Dua celah keamanan yang mengancam privasi pengguna ditemukan di apport dan systemd-coredump—dua alat penting yang menangani pelaporan crash di sistem operasi Linux seperti Ubuntu, Red Hat Enterprise Linux, dan Fedora. Celah ini ditemukan oleh tim riset keamanan dari Qualys Threat Research Unit (TRU).

Dikenal dengan kode CVE-2025-5054 dan CVE-2025-4598, kedua celah tersebut merupakan jenis race condition—bug yang terjadi karena kesalahan urutan eksekusi—yang dapat dimanfaatkan oleh penyerang lokal untuk mengakses data sensitif dari sistem.

Menurut Saeed Abbasi, manajer produk di Qualys TRU, celah ini memungkinkan penyerang mengeksploitasi program dengan hak akses khusus (SUID) untuk membaca core dump, yang bisa berisi data rahasia.

Apa itu SUID?
SUID (Set User ID) adalah hak akses khusus yang memungkinkan sebuah program dijalankan dengan hak pengguna lain, biasanya root. Artinya, jika program ini crash, data yang terekam bisa sangat sensitif.

Canonical menjelaskan bahwa saat apport menganalisis crash, ia mencoba mendeteksi apakah proses tersebut berjalan dalam container. Jika penyerang berhasil memicu crash pada proses SUID dan cepat menggantinya dengan proses lain di lingkungan berbeda, maka apport bisa keliru dan menyalurkan core dump—berisi data dari proses asli—ke proses pengganti.

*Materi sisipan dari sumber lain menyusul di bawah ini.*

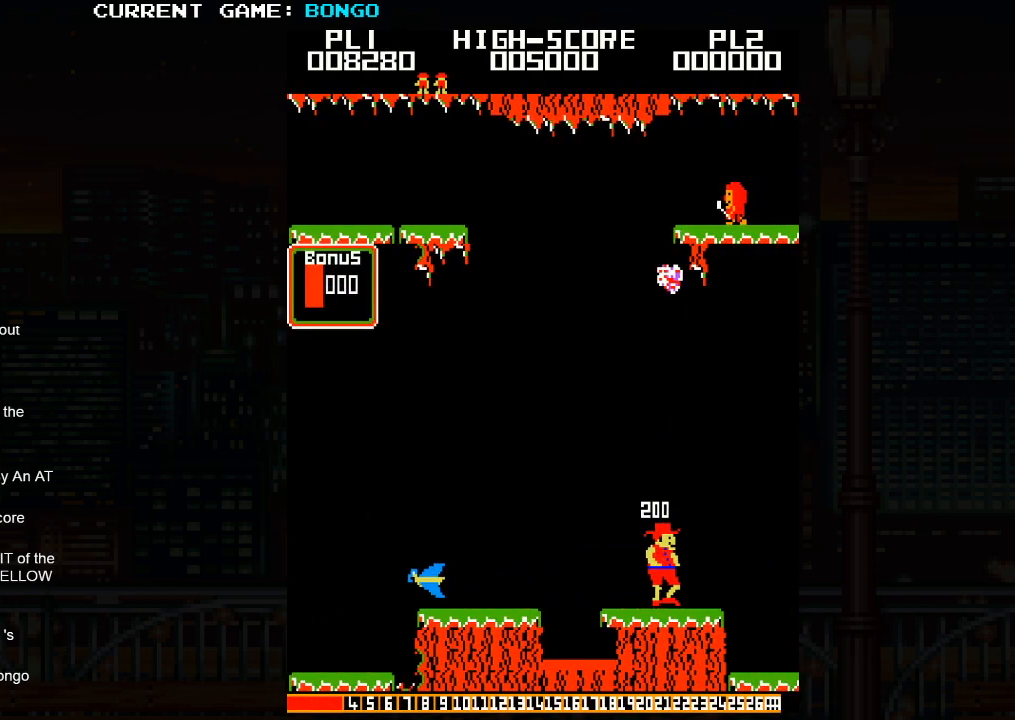
{"buttons": [], "left_stick": "right", "events": [[417, "SQUARE", "down"], [483, "SQUARE", "up"]]}
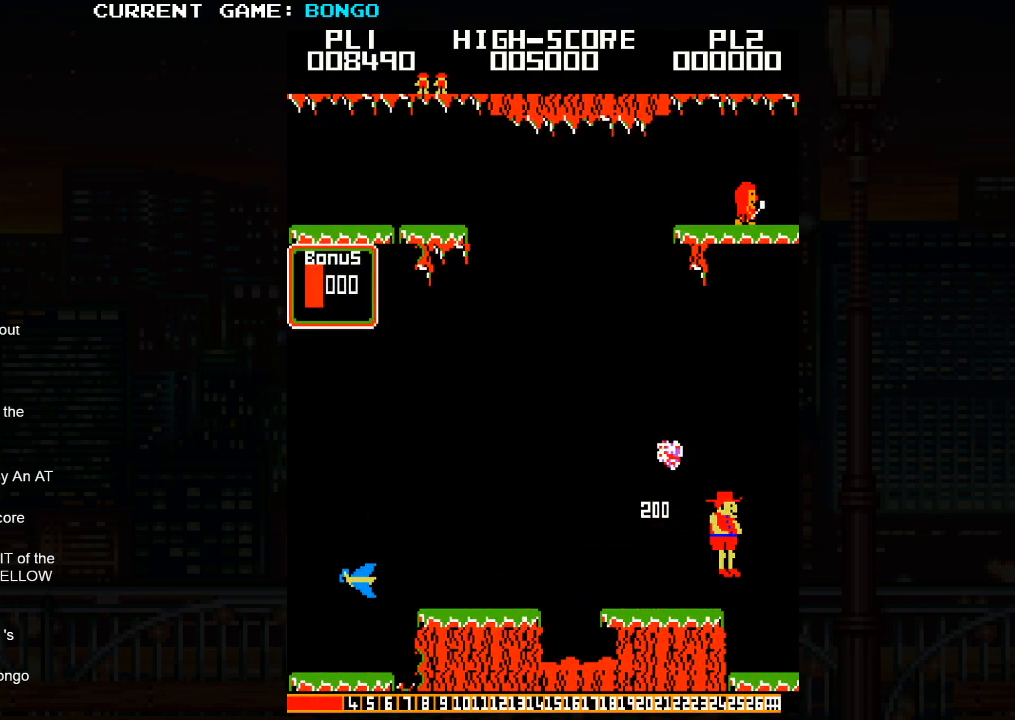
{"buttons": [], "left_stick": "right", "events": []}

Red Hat menilai CVE-2025-4598 sebagai celah dengan tingkat keparahan sedang, karena cukup sulit untuk dieksploitasi. Penyerang harus memiliki akun lokal tak berprivilegi dan berhasil “menang” dalam kondisi race.

Red Hat menyarankan pengguna menjalankan perintah:

echo 0 > /proc/sys/fs/suid_dumpable

Perintah ini, bila dijalankan oleh root, akan menonaktifkan kemampuan sistem untuk menghasilkan core dump dari program SUID—sehingga mencegah eksploitasi, walaupun dengan konsekuensi kehilangan data debug saat terjadi crash.

Distribusi lain seperti Amazon Linux, Debian, dan Gentoo juga telah menerbitkan peringatan serupa. Menariknya, sistem Debian tidak terdampak CVE-2025-4598 secara default karena tidak menyertakan core dump handler kecuali pengguna memasang systemd-coredump secara manual. Ubuntu pun aman dari celah ini.

Qualys bahkan merilis kode proof-of-concept (PoC) untuk mendemonstrasikan bagaimana core dump dari proses unix_chkpwd yang crash bisa digunakan untuk mencuri hash password dari file /etc/shadow.

Canonical menegaskan bahwa dampak CVE-2025-5054 terbatas pada kebocoran memori dari proses SUID yang dijalankan. Meski begitu, kebocoran hash password tetap menjadi risiko yang perlu diwaspadai.

Saeed Abbasi mengingatkan, “Eksploitasi terhadap apport dan systemd-coredump bisa membahayakan kerahasiaan data secara serius—dari password, kunci enkripsi, hingga informasi pelanggan.”

Kerugiannya? Bisa meliputi downtime, kerusakan reputasi, bahkan pelanggaran regulasi. Karena itu, organisasi disarankan segera mengambil langkah proaktif: pasang pembaruan, aktifkan mitigasi, perketat kontrol akses, dan pantau sistem secara menyeluruh.